Collected data:
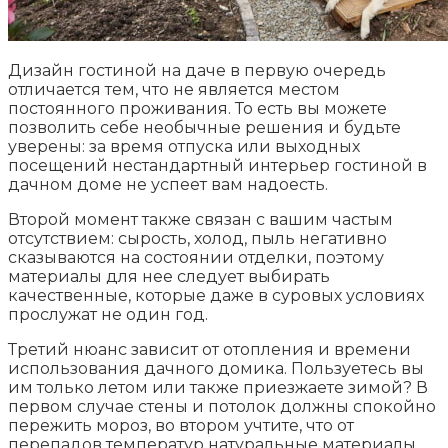
Дизайн гостиной на даче в первую очередь
отличается тем, что не является местом
постоянного проживания. То есть вы можете
позволить себе необычные решения и будьте
уверены: за время отпуска или выходных
посещений нестандартный интерьер гостиной в
дачном доме не успеет вам надоесть.
Второй момент также связан с вашим частым
отсутствием: сырость, холод, пыль негативно
сказываются на состоянии отделки, поэтому
материалы для нее следует выбирать
качественные, которые даже в суровых условиях
прослужат не один год.
Третий нюанс зависит от отопления и времени
использования дачного домика. Пользуетесь вы
им только летом или также приезжаете зимой? В
первом случае стены и потолок должны спокойно
пережить мороз, во втором учтите, что от
перепадов температур натуральные материалы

-- WORK ORDER --
Only lines belong in the copy: transcribe those from the start of the data through the line that contains "отсутствием: сырость, холод, пыль негативно", and skip the pictures.

-- TASK RESPONSE --
Дизайн гостиной на даче в первую очередь
отличается тем, что не является местом
постоянного проживания. То есть вы можете
позволить себе необычные решения и будьте
уверены: за время отпуска или выходных
посещений нестандартный интерьер гостиной в
дачном доме не успеет вам надоесть.
Второй момент также связан с вашим частым
отсутствием: сырость, холод, пыль негативно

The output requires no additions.